Document text>

== Segment start ==

There were plenty of winners Sunday at the Elks Country Club, but none bigger than the Sammy’s Superheroes Foundation.
When the “Bo’s West Goes Gold” celebration that aimed to raise funds for childhood cancer research was over, Columbus-based nonprofit Sammy’s had raised more than $50,000 to help with its mission of raising awareness and funds for all types of childhood cancer.
The golf tournament portion, held Sunday afternoon at Elks Country Club, kicked things off on a high note. According to Elks Country Club PGA Golf Professional Mike VunCannon, the four-person scramble had 144 players (36 foursomes).
“To see that many people playing golf and enjoying themselves says not just a lot about Sammy’s Superheroes, but Columbus in general,” VunCannon said.
Four teams came away with a collective $1,200 in winnings, though VunCannon noted all players involved decided to donate those proceeds back to Sammy’s.

== Segment end ==

Recorded data>

== Segment start ==

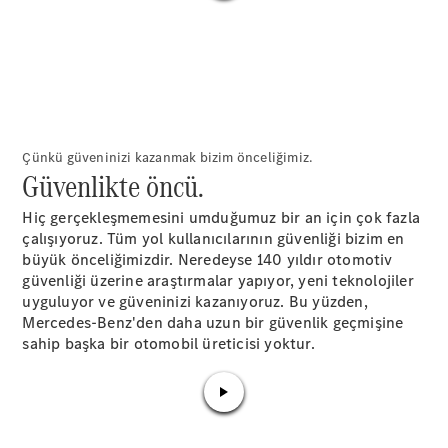
A-Serisi
Hatchback
Aracını
Tasarla
Test Sürüşü
Online
Çünkü güveninizi kazanmak bizim önceliğimiz.
Store
Güvenlikte öncü.​
Coupé
Hiç gerçekleşmemesini umduğumuz bir an için çok fazla
çalışıyoruz. Tüm yol kullanıcılarının güvenliği bizim en
büyük önceliğimizdir. Neredeyse 140 yıldır otomotiv
güvenliği üzerine araştırmalar yapıyor, yeni teknolojiler
uyguluyor ve güveninizi kazanıyoruz. Bu yüzden,
Mercedes-Benz'den daha uzun bir güvenlik geçmişine
Tüm Coupé
sahip başka bir otomobil üreticisi yoktur.
CLE Coupé
Mercedes-
AMG GT
Coupé
Mercedes-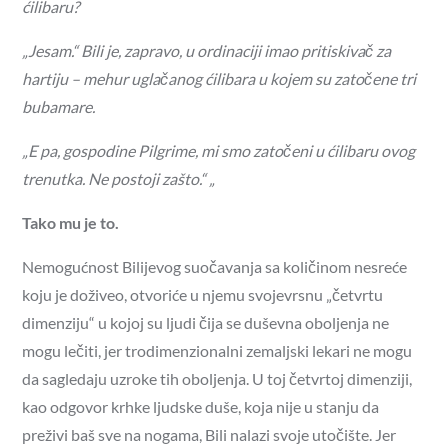
ćilibaru?
„Jesam.“ Bili je, zapravo, u ordinaciji imao pritiskivač za
hartiju – mehur uglačanog ćilibara u kojem su zatočene tri
bubamare.
„E pa, gospodine Pilgrime, mi smo zatočeni u ćilibaru ovog
trenutka. Ne postoji zašto.“ „
Tako mu je to.
Nemogućnost Bilijevog suočavanja sa količinom nesreće
koju je doživeo, otvoriće u njemu svojevrsnu „četvrtu
dimenziju“ u kojoj su ljudi čija se duševna oboljenja ne
mogu lečiti, jer trodimenzionalni zemaljski lekari ne mogu
da sagledaju uzroke tih oboljenja. U toj četvrtoj dimenziji,
kao odgovor krhke ljudske duše, koja nije u stanju da
preživi baš sve na nogama, Bili nalazi svoje utočište. Jer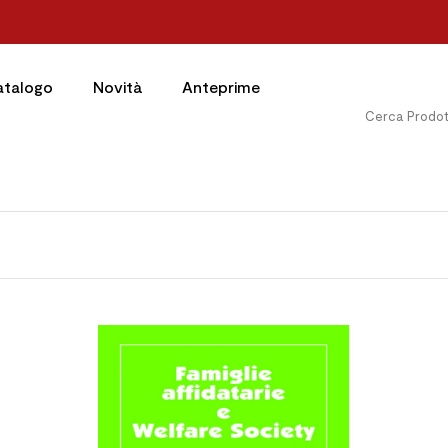
atalogo
Novità
Anteprime





== Segment end ==

Exercise set>
[1] Answer these questions from the fundraiser article:
(a) How much money did Sammy's raise?
(b) How many players took part in the four-person scramble?
(c) What did the players do with the $1,200 in winnings?
[2] Could you return the part of the fundraiser article starting at "There were plenty" and ending at "players (36 foursomes).", copied without any change?
[3] Can you sum up the fundraiser article in two sentences?
The material is separate from the fundraiser article.

Solved tasks>
[1]
(a) More than $50,000.
(b) 144 players (36 foursomes).
(c) They donated the proceeds back to Sammy's.

[2]
There were plenty of winners Sunday at the Elks Country Club, but none bigger than the Sammy’s Superheroes Foundation.
When the “Bo’s West Goes Gold” celebration that aimed to raise funds for childhood cancer research was over, Columbus-based nonprofit Sammy’s had raised more than $50,000 to help with its mission of raising awareness and funds for all types of childhood cancer.
The golf tournament portion, held Sunday afternoon at Elks Country Club, kicked things off on a high note. According to Elks Country Club PGA Golf Professional Mike VunCannon, the four-person scramble had 144 players (36 foursomes).

[3] The Columbus-based nonprofit Sammy's Superheroes Foundation raised more than $50,000 for childhood cancer at the "Bo's West Goes Gold" celebration. The event's golf tournament at Elks Country Club drew 144 players, and the four winning teams donated their $1,200 back to Sammy's.